Senate Bill 644 would amend the Michigan Trust Fund Act to include the Michigan Community Revitalization Program as a permissible use of the 21st Century Jobs Trust Fund.
FISCAL IMPACT:
Senate Bills 566, 567, and 568 create the Community Revitalization Program, which would provide grants, loans, and other economic assistance for community revitalization investments and projects. The Community Revitalization Program would effectively replace the brownfield and historic preservation tax credit programs, which will be eliminated December 31, 2011. The Community Revitalization Program would continue the state's support for brownfield and historic preservation incentive programs in local communities throughout the state, albeit through loans and grants. Guidelines for the Community Revitalization Program were approved by the Michigan Strategic Fund (MSF) Board at their August meeting.[1]
The FY 2011-12 MSF budget included $100.0 million dedicated for Business Attraction and Economic Gardening. Of this amount, $50.0 million was appropriated in a line-item (fund sourced from $25.0 million GF/GP and $25.0 million from the 21st Century Jobs Trust Fund) and $50.0 million GF/GP was appropriated through a boilerplate appropriation, Section 1201, as "one-time" funding.
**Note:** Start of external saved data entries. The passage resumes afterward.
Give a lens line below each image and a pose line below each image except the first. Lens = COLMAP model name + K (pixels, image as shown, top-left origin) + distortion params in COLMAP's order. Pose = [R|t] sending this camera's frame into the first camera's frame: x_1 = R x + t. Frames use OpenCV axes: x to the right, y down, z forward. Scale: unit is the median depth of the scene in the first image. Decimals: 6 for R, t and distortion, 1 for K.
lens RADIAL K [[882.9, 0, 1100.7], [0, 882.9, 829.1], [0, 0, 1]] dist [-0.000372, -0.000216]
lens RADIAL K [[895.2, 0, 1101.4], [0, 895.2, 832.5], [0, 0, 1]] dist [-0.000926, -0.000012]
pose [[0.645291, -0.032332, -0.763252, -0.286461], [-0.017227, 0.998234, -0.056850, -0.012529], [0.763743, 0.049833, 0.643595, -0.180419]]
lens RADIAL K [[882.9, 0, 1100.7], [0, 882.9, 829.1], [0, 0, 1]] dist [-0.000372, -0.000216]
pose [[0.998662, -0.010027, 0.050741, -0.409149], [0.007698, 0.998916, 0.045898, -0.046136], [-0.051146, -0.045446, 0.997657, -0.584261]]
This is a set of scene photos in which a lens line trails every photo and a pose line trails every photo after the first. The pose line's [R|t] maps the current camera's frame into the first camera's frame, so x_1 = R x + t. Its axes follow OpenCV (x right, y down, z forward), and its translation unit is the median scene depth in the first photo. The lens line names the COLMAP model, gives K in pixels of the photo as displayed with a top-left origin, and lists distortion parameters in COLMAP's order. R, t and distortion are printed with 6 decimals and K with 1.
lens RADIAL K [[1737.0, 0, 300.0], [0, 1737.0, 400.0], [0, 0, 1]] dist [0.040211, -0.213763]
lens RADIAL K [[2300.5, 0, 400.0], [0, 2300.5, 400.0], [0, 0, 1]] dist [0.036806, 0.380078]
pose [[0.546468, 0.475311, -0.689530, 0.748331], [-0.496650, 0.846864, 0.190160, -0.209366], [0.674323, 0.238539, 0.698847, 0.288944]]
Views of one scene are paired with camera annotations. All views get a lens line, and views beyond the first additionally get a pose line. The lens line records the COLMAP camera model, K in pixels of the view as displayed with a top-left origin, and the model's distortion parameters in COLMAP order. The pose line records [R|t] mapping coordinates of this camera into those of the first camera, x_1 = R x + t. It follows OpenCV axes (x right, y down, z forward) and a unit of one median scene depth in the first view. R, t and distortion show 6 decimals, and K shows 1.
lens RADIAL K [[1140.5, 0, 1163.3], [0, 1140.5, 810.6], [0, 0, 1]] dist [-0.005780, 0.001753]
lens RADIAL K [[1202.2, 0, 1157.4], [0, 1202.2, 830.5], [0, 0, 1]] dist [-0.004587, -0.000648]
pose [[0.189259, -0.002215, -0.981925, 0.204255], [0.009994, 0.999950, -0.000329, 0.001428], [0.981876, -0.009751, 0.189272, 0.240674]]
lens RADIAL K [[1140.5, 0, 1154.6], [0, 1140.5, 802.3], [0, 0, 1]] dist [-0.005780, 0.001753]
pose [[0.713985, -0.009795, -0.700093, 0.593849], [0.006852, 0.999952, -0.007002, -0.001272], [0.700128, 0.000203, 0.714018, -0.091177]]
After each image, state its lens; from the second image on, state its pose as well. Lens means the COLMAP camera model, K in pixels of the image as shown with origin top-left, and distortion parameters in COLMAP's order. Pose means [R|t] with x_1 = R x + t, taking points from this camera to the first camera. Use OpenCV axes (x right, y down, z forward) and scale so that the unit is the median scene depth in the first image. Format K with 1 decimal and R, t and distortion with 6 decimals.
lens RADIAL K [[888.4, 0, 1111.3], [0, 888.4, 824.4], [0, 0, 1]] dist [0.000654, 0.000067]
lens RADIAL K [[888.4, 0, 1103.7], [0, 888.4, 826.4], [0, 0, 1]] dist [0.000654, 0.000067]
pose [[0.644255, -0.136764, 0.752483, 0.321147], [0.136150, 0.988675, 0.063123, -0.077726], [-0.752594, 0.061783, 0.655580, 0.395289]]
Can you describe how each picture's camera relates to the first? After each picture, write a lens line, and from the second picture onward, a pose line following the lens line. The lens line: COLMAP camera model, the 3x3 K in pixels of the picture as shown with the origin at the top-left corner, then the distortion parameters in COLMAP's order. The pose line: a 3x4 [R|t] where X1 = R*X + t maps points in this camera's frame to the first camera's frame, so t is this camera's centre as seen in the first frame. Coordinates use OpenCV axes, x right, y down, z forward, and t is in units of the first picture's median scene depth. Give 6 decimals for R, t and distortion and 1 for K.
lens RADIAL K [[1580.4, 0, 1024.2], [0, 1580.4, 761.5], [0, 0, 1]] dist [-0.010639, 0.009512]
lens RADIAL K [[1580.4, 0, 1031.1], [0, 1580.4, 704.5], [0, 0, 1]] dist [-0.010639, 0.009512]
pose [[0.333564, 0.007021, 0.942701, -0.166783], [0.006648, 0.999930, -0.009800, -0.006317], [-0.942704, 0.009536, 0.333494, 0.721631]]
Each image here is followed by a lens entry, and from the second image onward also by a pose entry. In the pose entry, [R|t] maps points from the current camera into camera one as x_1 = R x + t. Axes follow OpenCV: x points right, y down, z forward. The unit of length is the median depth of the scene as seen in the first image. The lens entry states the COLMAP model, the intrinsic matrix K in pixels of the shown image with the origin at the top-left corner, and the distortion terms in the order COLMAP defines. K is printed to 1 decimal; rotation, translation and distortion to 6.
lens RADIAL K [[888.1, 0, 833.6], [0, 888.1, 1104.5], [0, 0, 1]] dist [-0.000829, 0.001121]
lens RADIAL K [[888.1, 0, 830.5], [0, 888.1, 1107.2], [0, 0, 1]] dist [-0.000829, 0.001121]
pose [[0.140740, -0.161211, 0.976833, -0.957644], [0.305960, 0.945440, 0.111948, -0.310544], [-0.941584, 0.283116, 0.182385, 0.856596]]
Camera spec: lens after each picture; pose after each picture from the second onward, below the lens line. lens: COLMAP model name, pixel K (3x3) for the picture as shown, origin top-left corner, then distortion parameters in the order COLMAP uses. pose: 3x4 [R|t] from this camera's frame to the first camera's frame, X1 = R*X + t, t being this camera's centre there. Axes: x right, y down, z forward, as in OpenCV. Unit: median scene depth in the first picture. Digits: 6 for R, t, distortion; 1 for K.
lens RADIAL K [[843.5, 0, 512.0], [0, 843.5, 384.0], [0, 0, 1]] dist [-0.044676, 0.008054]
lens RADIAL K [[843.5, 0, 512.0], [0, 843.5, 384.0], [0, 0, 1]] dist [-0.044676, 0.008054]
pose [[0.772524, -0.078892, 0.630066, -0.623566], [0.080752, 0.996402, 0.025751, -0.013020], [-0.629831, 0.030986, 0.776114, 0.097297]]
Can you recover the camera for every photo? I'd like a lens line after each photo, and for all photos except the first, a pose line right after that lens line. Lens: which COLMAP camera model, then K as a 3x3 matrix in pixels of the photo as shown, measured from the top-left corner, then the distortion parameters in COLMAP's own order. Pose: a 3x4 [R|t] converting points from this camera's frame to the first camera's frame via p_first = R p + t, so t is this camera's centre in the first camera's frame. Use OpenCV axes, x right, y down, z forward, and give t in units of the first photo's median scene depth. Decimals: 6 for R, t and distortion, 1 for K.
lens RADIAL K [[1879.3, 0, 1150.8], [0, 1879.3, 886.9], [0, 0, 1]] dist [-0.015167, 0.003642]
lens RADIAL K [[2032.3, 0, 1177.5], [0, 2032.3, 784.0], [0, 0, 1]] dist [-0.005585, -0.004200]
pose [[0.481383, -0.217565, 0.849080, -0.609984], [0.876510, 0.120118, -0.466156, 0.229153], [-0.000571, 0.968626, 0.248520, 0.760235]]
By and large, these funds were intended to replace brownfield, historic preservation, and Michigan Economic Growth Authority (MEGA) tax incentives.[2]
The bills would require all funds appropriated for Community Revitalization Incentives to be placed in the 21st Century Jobs Trust Fund, thereby giving the MSF board the authority to allocate $100.0 million between the Community Revitalization, Michigan Business Development Programs and potentially other authorized uses. All interest earnings on the 21st Century Jobs Trust Fund would remain in the General Fund (See MCL 12.257). While the MSF board would have authority to determine how these funds are allocated between the programs, Section 1024 of the FY 2011-12 General Government budget requires that at least $20.0 million be appropriated for brownfield and historic preservation incentives. Furthermore, the MSF board allocation authority is subject to statutory constraints in the MSF Act and Michigan Trust Fund Act.[3] Individual projects approved for loans or grant funding would be limited as is noted above in the summary of the bill.
Under the requirements of the bills, the MSF would realize increased costs associated with administering the Community Revitalization Program. To offset those costs, the bills provide that up to 4% of the annual appropriation for the Community Revitalization Program may be used for administrative expenses. However, only 3% may be used unless the board approves the additional 1% by a two-thirds vote.
Repayments of loans provided under the Community Revitalization Program would be deposited in the Jobs for Michigan Investment Fund. The repayment funds would be restricted to further Community Revitalization Program incentives. It should be noted that the common cash earnings of the Jobs for Michigan Investment Fund are available for appropriation by the legislature. To the extent that repayments increase the balance of the fund, common cash earnings would increase correspondingly.
As noted earlier, Senate Bill 644, would amend the Michigan Trust Fund Act to include the Michigan Community Revitalization Program as a permissible use of the 21st Century Jobs Trust Fund.
Legislative Analyst: Chris Couch
Fiscal Analyst: Ben Gielczyk
■ This analysis was prepared by nonpartisan House staff for use by House members in their deliberations, and does not constitute an official statement of legislative intent.
[1] See http://www.michiganadvantage.org/cm/files/Michigan-Community-Revitalization-Program-Guidelines.pdf
[2] MEGA tax incentives are scheduled to be replaced with the Michigan Business Development Program (Senate Bill 556).
[3] Senate Bill 644 would allow the Community Revitalization Program to be an authorized use of the 21st Century Jobs Trust Fund.